According to IBM’s research division, the tech firm’s newly introduced quantum computer will help greatly in the “commercialization of quantum computing.” These powerful computers may play a key role in advancements in areas such as “materials and drug discovery, financial services, and artificial intelligence”, IBM’s researchers noted.
Commenting on what effect the new IBM quantum computer might have on bitcoin (BTC) and other cryptocurrencies, Mati Greenspan, eToro’s senior market analyst, reminded his followers (via Twitter) that distributed systems expert, Andreas Antonopoulos had already answered this question.
For those of you asking about the new IBM quantum computer and the effect on BTC, @aantonop already answered this.
The only threat is if it's available to one person only. If quantum computers are available to everyone then everyone upgrades together.https://t.co/9TkmQDrbaO
— Mati Greenspan (@MatiGreenspan) January 10, 2019
During a lecture Antonopoulos delivered in February 2017, the author of soon-to-be released book “Mastering Ethereum” had said that the only threat bitcoin faces from quantum computers is if they are available to only one person or entity. However, if quantum computers can be used by everyone, then all users can upgrade their computer systems together.
Quantum Computers “Very Least” Of Bitcoin’s Current “Technological Focus”
In response to Greenspan’s tweet, which shared a video of Antonopoulos explaining how today’s networks will migrate to quantum resistant platforms, Adam Back, an applied cryptographer and the co-founder of Blockstream, pointed out that the present day quantum computers were still “super weak” (in terms of the number of computations they can perform in a given time period).
Although Back acknowledged that quantum computers have become “orders of magnitude” more powerful than they were in the early 1970s, he thinks that “computable functions, even those amenable to being most effectively quantum parallelized are going to be dominated by classical computers for decades.”

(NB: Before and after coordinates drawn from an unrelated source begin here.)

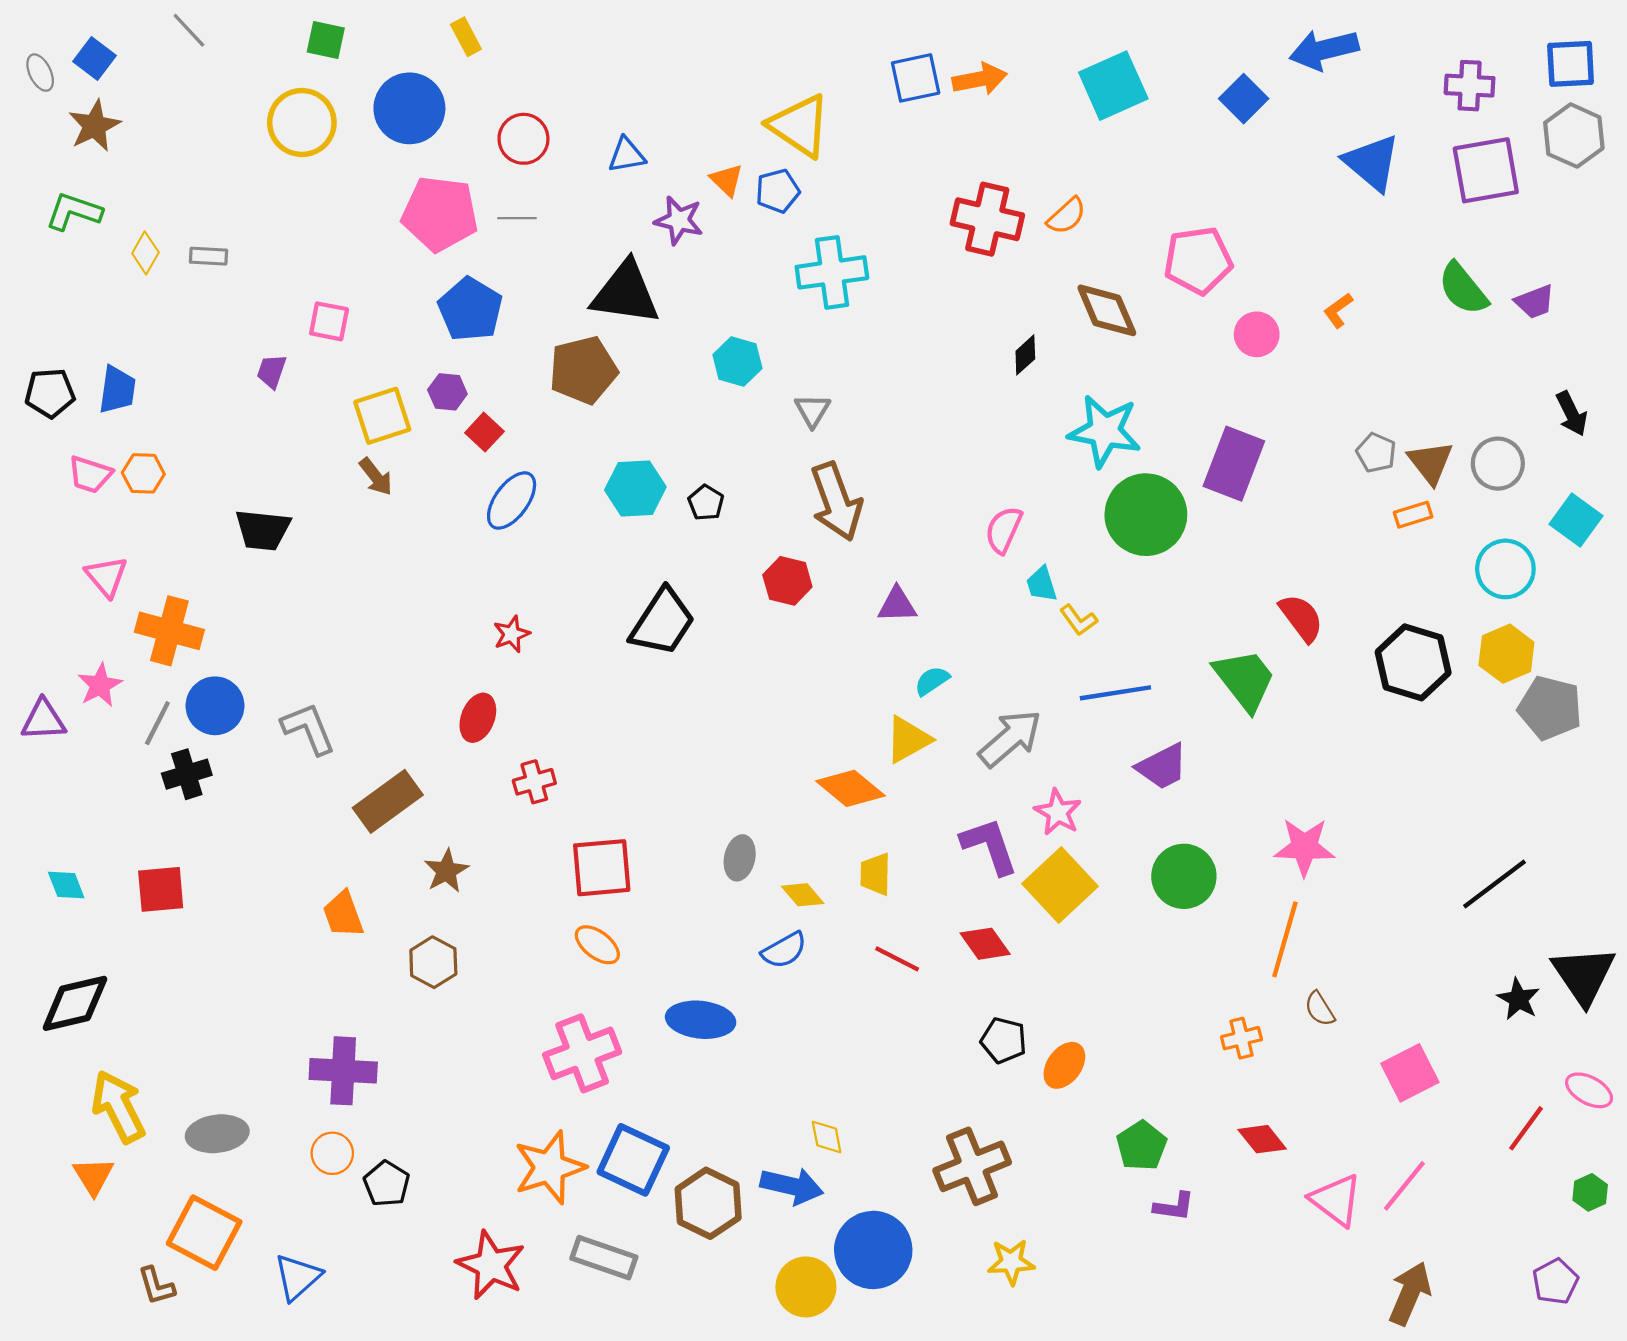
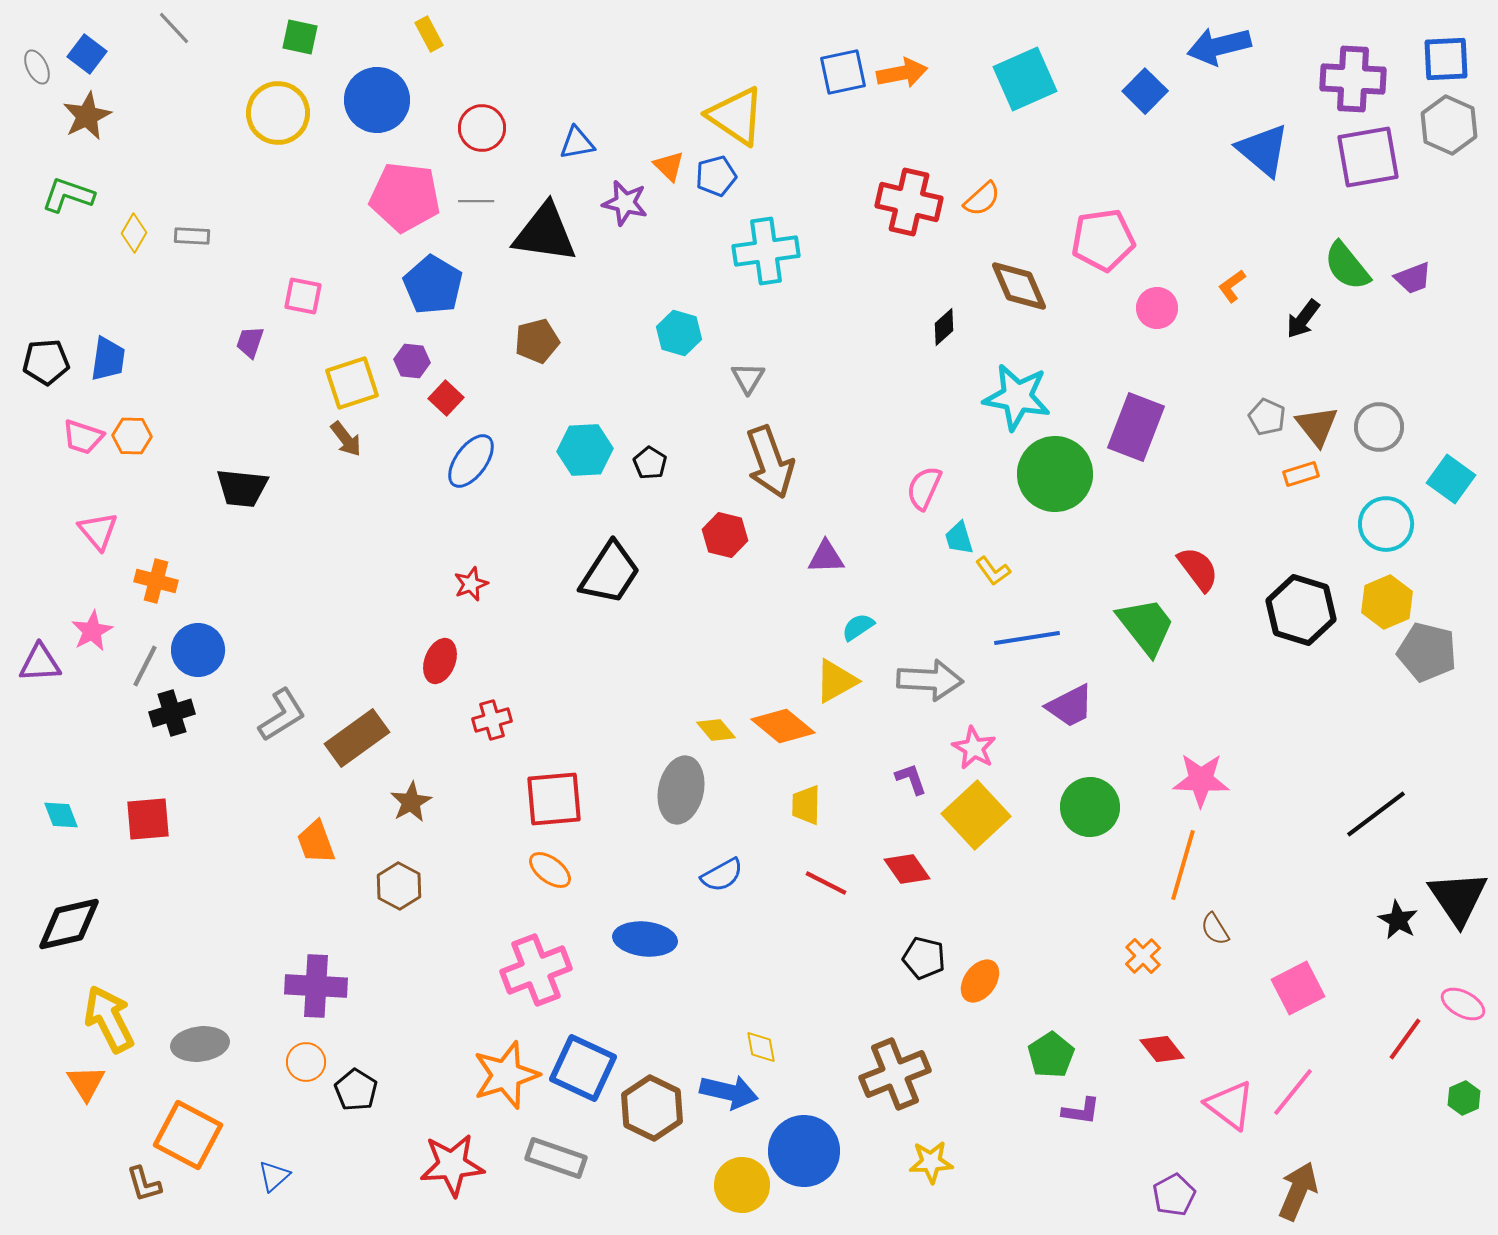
purple cross: (1470, 86) -> (1353, 79), size x1.4
black triangle: (626, 293) -> (545, 233), moved
brown pentagon: (583, 370) -> (537, 341), size x0.7
black arrow: (1572, 414) -> (1303, 319), moved, turned 63
orange cross: (169, 631) -> (156, 581), size x0.7
gray L-shape: (308, 729) -> (282, 715), moved, turned 80
gray arrow: (1010, 738) -> (930, 680), turned 44
purple L-shape: (989, 846) -> (911, 779), size x0.6
gray ellipse: (740, 858) -> (681, 790), size x1.6
yellow diamond: (803, 895) -> (716, 730), moved
orange cross: (1241, 1038) -> (1143, 956), turned -30
red star: (491, 1265) -> (452, 1165), turned -30
blue triangle: (298, 1277) -> (274, 1176), size x0.7
purple pentagon: (1555, 1281) -> (1174, 1195), moved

Back, who earned his Phd in computer science from the University of Exeter and previously served as chief security officer at data storage tech firm EMC (now Dell EMC), remarked: “[Advancements in quantum computing is] cool news, but the very least of Bitcoins tech focus for this decade.”
He added:
[There are] quite a number of Bitcoin[-related] applied crypto[graphy], protocol developments [that are focused on creating] an opt-in signature scheme upgrade with Schnorr, aggregatable + space and verification cost signatures, and that [crypto developers] know how to phase in new signature schemes. [With that said,] Bitcoin can calmly & slowly watch quantum computing [make more advancements].
It Will Take “Millions Of Years” To Crack Current Security Systems
According to a Medium post by CoinMonks, the “impact of quantum computers (QCs) on mining and the fundamental viability of the blockchain concept” will “not [be] as much of an issue.” However, the potential effect of QCs on the security of crypto wallets and addresses for “current blockchain implementations like BTC which rely on ECDSA” is a “very serious issue.”
ECDSA, which stands for Elliptic Curve Digital Signature Algorithm, “takes advantage of the assumption” that the extreme “difficulty of [the] integer factorization problem” ensures that existing cryptographically secured systems (including today’s blockchains) are sufficiently secure. This, according to CoinMonk’s post, which explains that the complex integer factorization problem involves finding the “two prime factors of a number that is 1000+ digits long.”
“Functionally Impossible” To Hack Current Cryptographically Secured Systems With QCs
Determining the prime factors of a number that’s 1000 digits (or more) long could take “millions of years” (for the most powerful computers), which is why it’s considered “functionally impossible.” And, it’s also why sensitive financial information such as credit card numbers are currently shared on the internet (without security risks) using ECDSA cryptography.
When QCs become sufficiently powerful, we will be able to use/implement Shor’s algorithm (one of the “most frequently cited algorithms when discussing QCs”) so that “the time required to factorize the product of two primes” will be reduced from “millions of years to a number of minutes/seconds and will allow the QC to derive a private key from a public key”, CoinMonk’s blog states.
Notably, “any BTC address which has broadcast a transaction has an exposed public key, [including] all of Satoshi’s one million coins [will be] exposed to this type of attack.” At present, it is not possible to accurately predict how more advanced QCs will impact digital currency platforms and other types of software applications. However, there are some crypto platforms such as Quantum Resistant Ledger (QRL) that are working on blockchain projects which will reportedly be resistant to potential attacks from QCs.